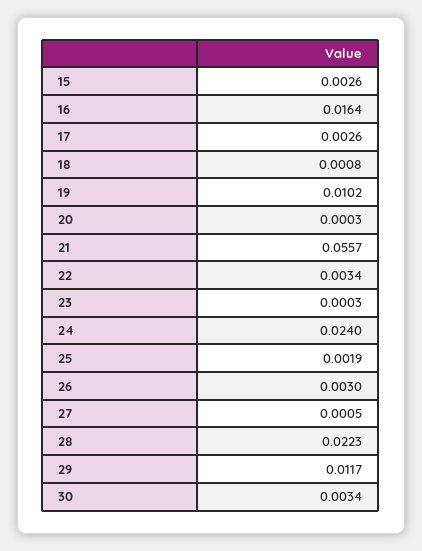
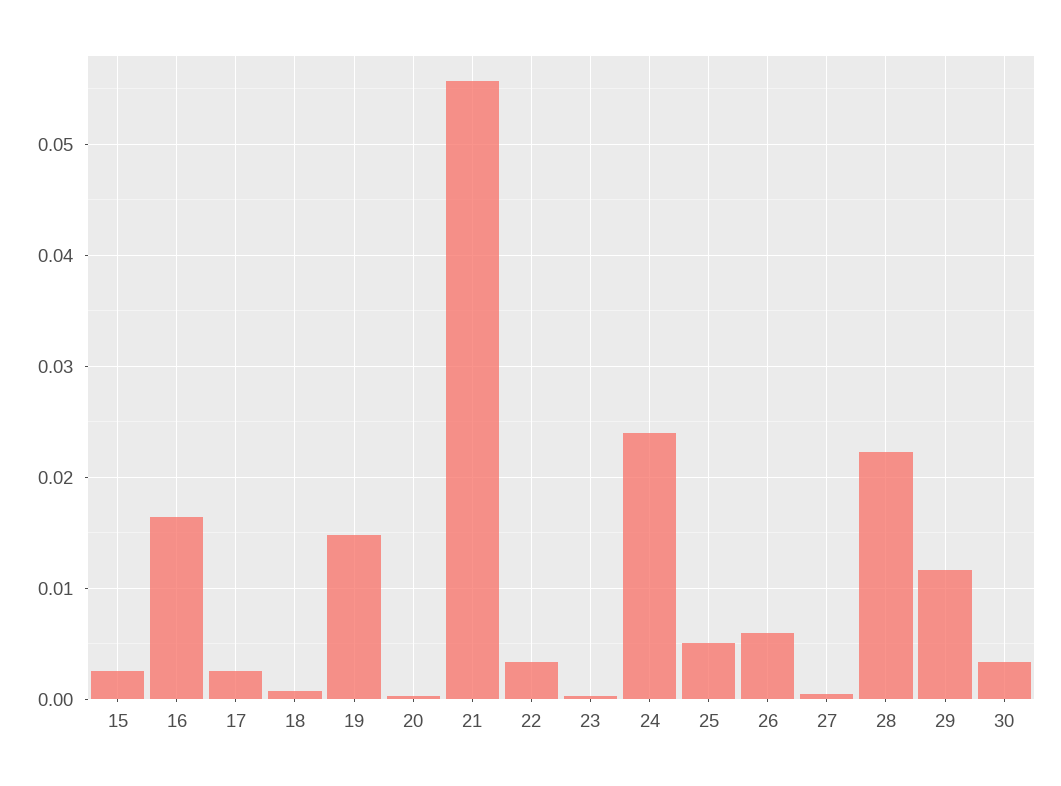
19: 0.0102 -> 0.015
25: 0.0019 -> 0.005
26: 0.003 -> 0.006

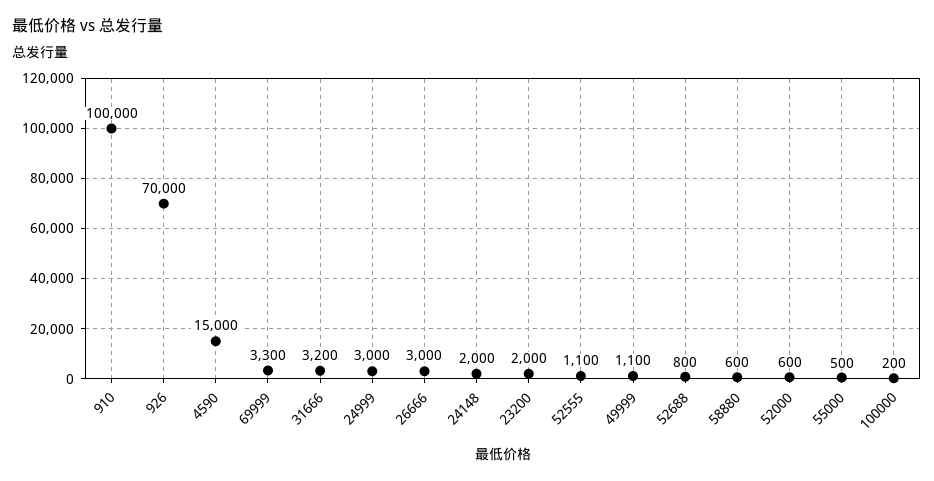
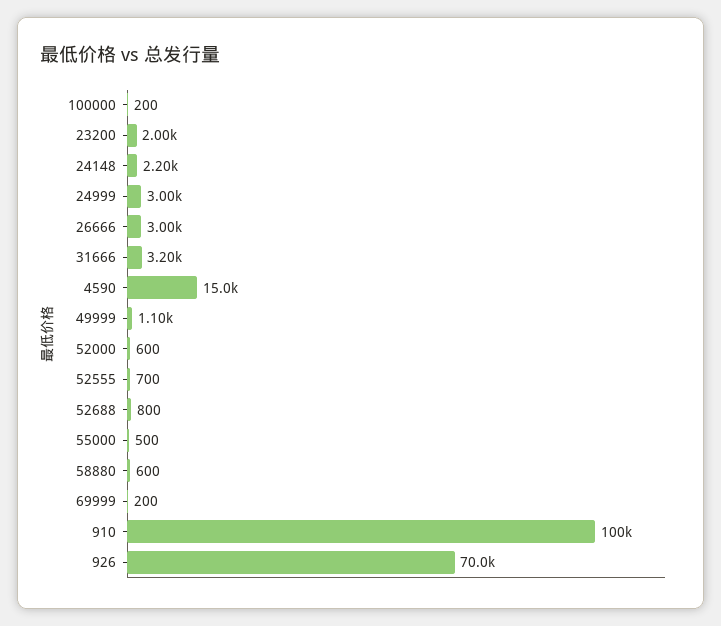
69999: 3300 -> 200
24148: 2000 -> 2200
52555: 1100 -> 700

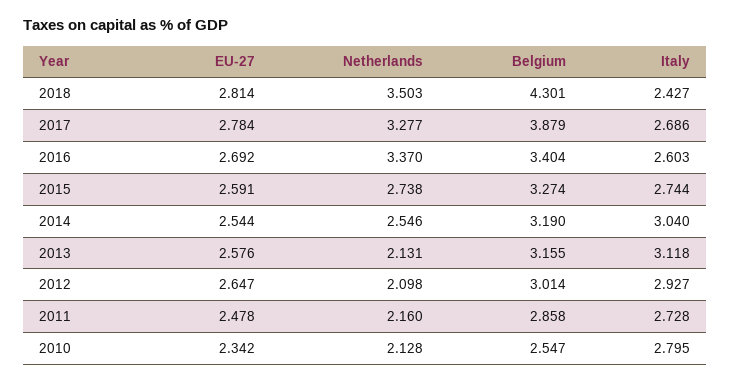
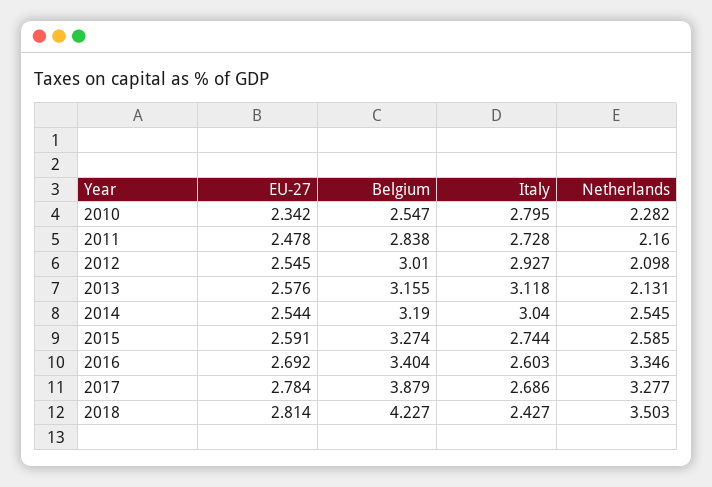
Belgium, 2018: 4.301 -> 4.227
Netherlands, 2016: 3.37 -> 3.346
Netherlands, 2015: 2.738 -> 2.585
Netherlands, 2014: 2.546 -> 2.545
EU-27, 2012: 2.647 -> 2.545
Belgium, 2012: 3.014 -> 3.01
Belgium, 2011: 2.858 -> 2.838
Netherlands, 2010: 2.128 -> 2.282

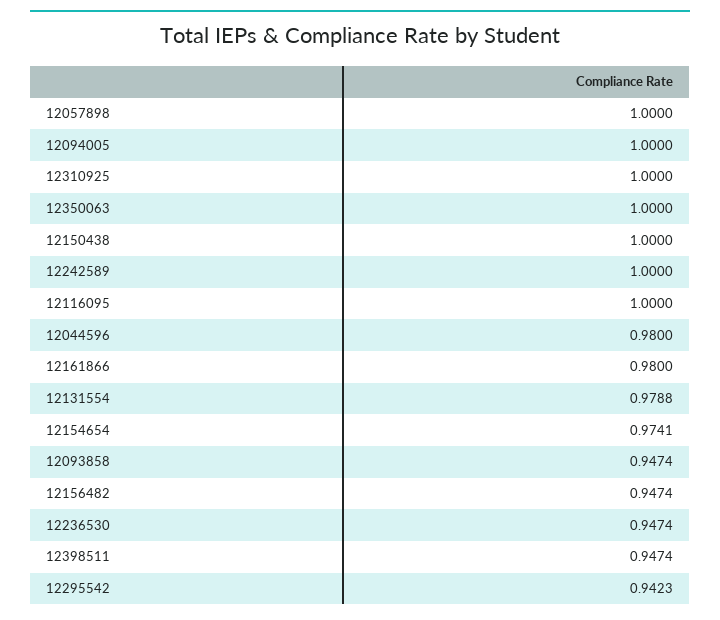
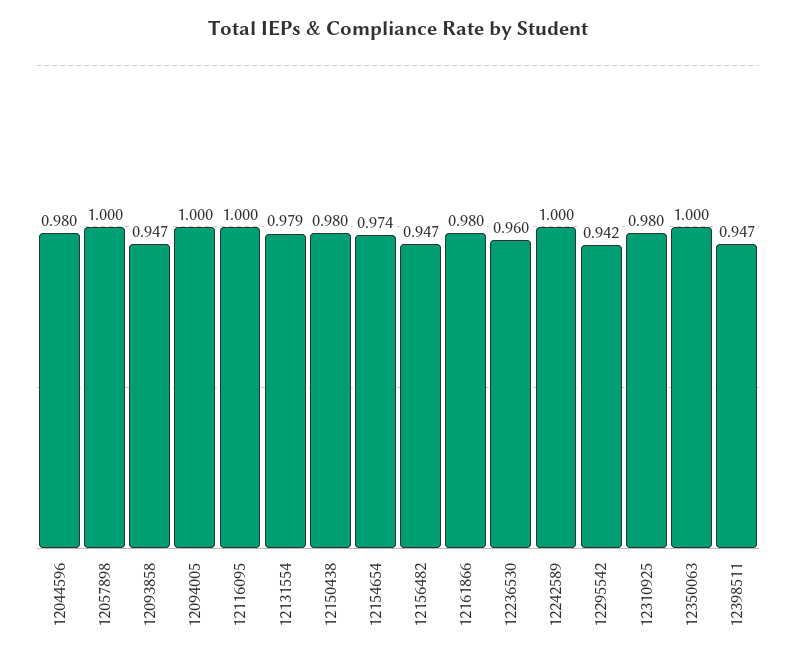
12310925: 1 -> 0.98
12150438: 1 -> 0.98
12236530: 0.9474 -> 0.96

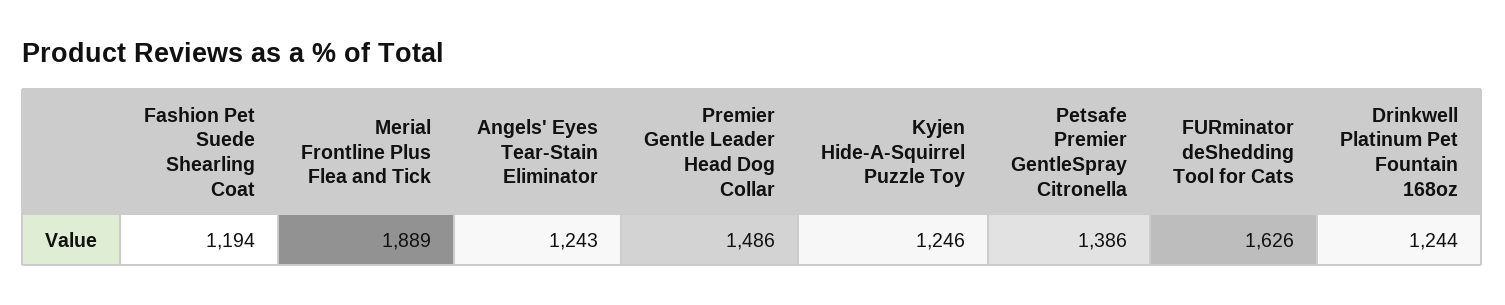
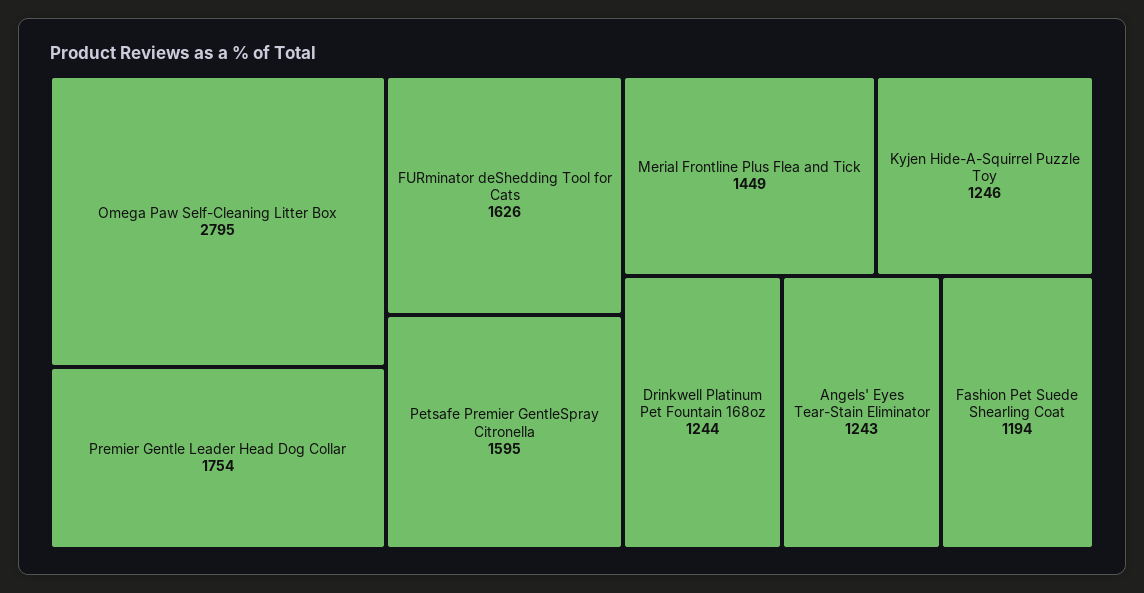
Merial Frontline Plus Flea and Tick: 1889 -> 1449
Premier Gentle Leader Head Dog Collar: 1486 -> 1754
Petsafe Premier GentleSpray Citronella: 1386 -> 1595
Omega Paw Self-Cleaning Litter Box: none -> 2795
------------------------------------------------
# REQUIREMENT
For this exercise, transcribe the data above line by line, exactly, with pictures omitted.

# FINAL ANSWER
19: 0.0102 -> 0.015
25: 0.0019 -> 0.005
26: 0.003 -> 0.006

69999: 3300 -> 200
24148: 2000 -> 2200
52555: 1100 -> 700

Belgium, 2018: 4.301 -> 4.227
Netherlands, 2016: 3.37 -> 3.346
Netherlands, 2015: 2.738 -> 2.585
Netherlands, 2014: 2.546 -> 2.545
EU-27, 2012: 2.647 -> 2.545
Belgium, 2012: 3.014 -> 3.01
Belgium, 2011: 2.858 -> 2.838
Netherlands, 2010: 2.128 -> 2.282

12310925: 1 -> 0.98
12150438: 1 -> 0.98
12236530: 0.9474 -> 0.96

Merial Frontline Plus Flea and Tick: 1889 -> 1449
Premier Gentle Leader Head Dog Collar: 1486 -> 1754
Petsafe Premier GentleSpray Citronella: 1386 -> 1595
Omega Paw Self-Cleaning Litter Box: none -> 2795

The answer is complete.